Policy

Supreme Court Refuses to Restore North Carolina Voter ID Law

4-4 split seen as helping Democrats in key battleground state

A split Supreme Court left in place an appeals court ruling that blocked North Carolina's voter photo ID law. (Al Drago/CQ Roll Call file photo)

A divided Supreme Court on Wednesday refused to allow North Carolina’s voter photo ID law to be enforced during this fall’s elections — a decision likely to help Democrats in the important battleground state.

The justices split 4-4 on a request from the state's Republican Gov. Pat McCrory and other GOP leaders in the state legislature to overturn a lower court opinion that blocked several provisions of the election law. The U.S. Court of Appeals for the 4th Circuit found the state General Assembly had enacted provisions of the law with discriminatory intent.

[Appeals Court Halts North Carolina Voter ID Law]

The four justices of the court’s liberal wing voted against lifting that ruling and allowing the law's provisions to be used for the Nov. 8 elections, but did not comment further on the case in a one-page order. The order also stops changes to North Carolina’s law that curtailed early voting, same-day registration, out-of-precinct voting and preregistration.

Chief Justice John G. Roberts Jr. and Justices Anthony M. Kennedy and Samuel A. Alito Jr. would have lifted the 4th Circuit order except for a provision on preregistration. Justice Clarence Thomas would have lifted the block in its entirety.

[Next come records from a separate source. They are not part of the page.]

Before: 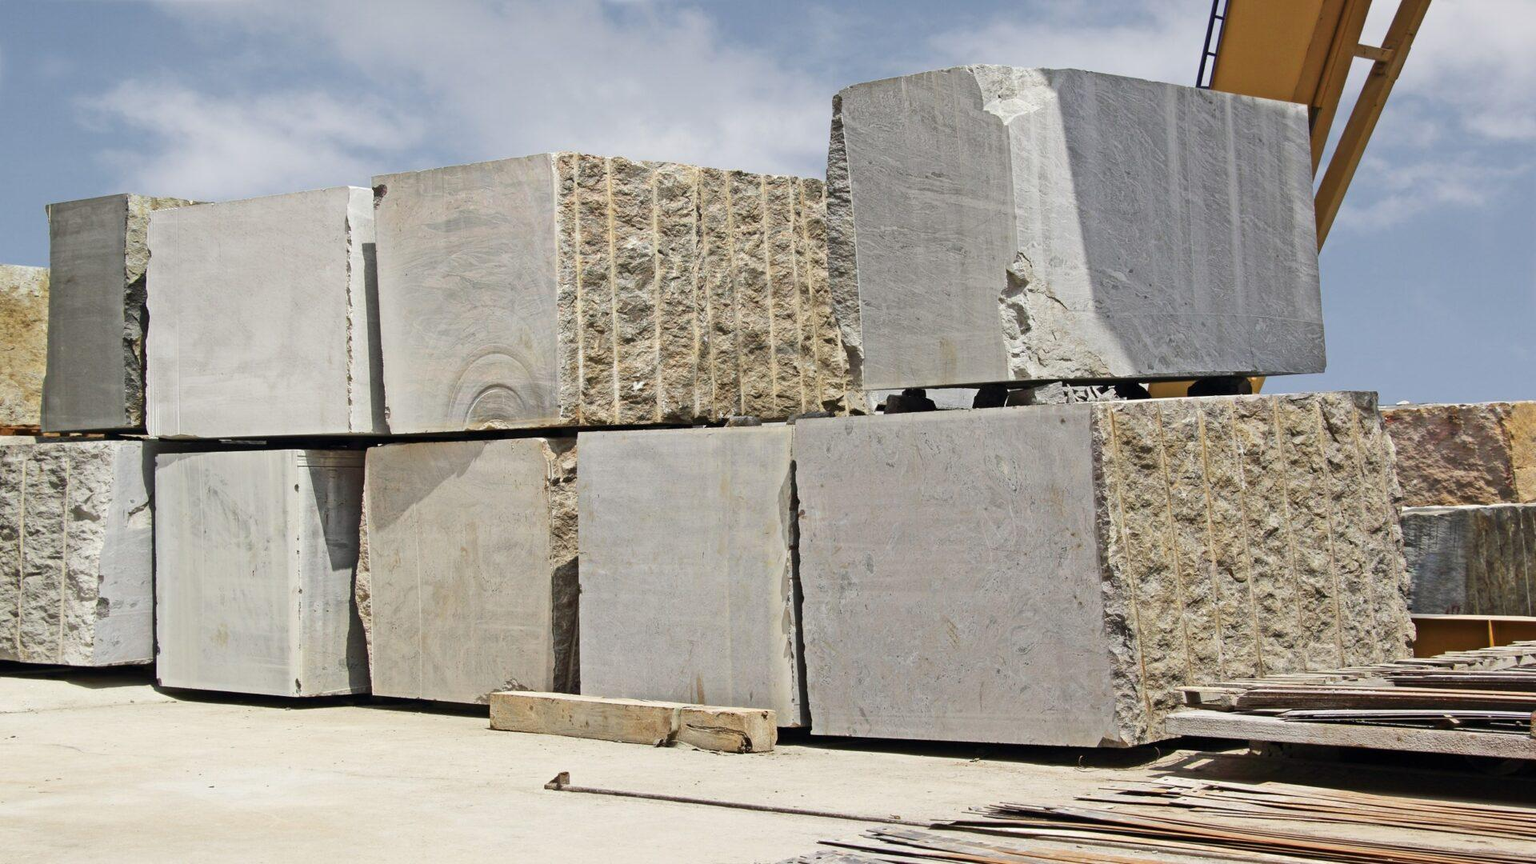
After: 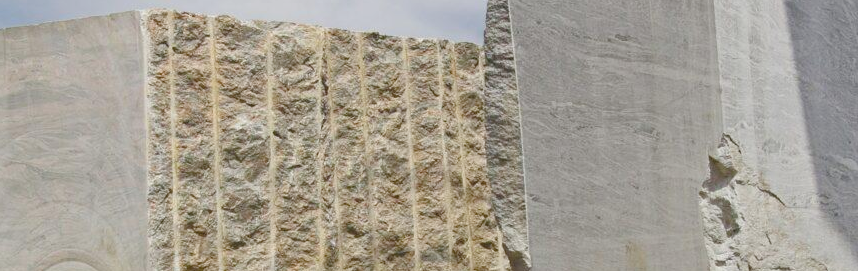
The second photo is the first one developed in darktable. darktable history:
crop: left 28.64%, top 16.832%, right 26.637%, bottom 58.055%
color balance rgb: perceptual saturation grading › global saturation 20%, perceptual saturation grading › highlights -25%, perceptual saturation grading › shadows 50%
contrast brightness saturation: contrast -0.15, brightness 0.05, saturation -0.12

Justice Antonin Scalia's death in February left the court with only eight members. 

The 4-4 split meant the lower court’s order remained. The 4th Circuit ruling highlighted how North Carolina’s law restricted procedures that heavily affect African-Americans — and benefited one political party to the disadvantage of the other.

The North Carolina General Assembly enacted the law in the wake of a 2013 Supreme Court decision that struck down a key enforcement provision of the Voting Rights Act of 1965. That provision required such changes to be “precleared” by the Justice Department before implementation. Efforts to fix the law have stalled in Congress amid objections from Republicans who argue the landmark legislation still protects voters.

['No Vote, No Voice,' Says Newly Formed Voting Rights Caucus]

North Carolina is one of a handful of swing states that could go either way in the presidential contest, depending on factors such as voter turnout. Barack Obama narrowly carried the state in 2008, while Mitt Romney won it by 3 points in 2012. Early voting in the state begins Oct. 20.

In a statement, McCrory called out the liberal justices for blocking "protections afforded by our sensible voter laws."

"North Carolina has been denied basic voting rights already granted to more than 30 other states to protect the integrity of one person, one vote through a common-sense voter ID law," he said. 

But the Rev. William Barber, president of the North Carolina NAACP, welcomed the decision. 

"This critical rejection of the state’s position will allow the people of North Carolina to exercise the fundamental right to vote this November without expansive restrictions by racist politicians or racist policies,” Barber said.

“We urge the state of North Carolina and Gov. [Pat] McCrory to accept — as the Supreme Court has affirmed today — that racially discriminatory laws have no place at the ballot box,” he said.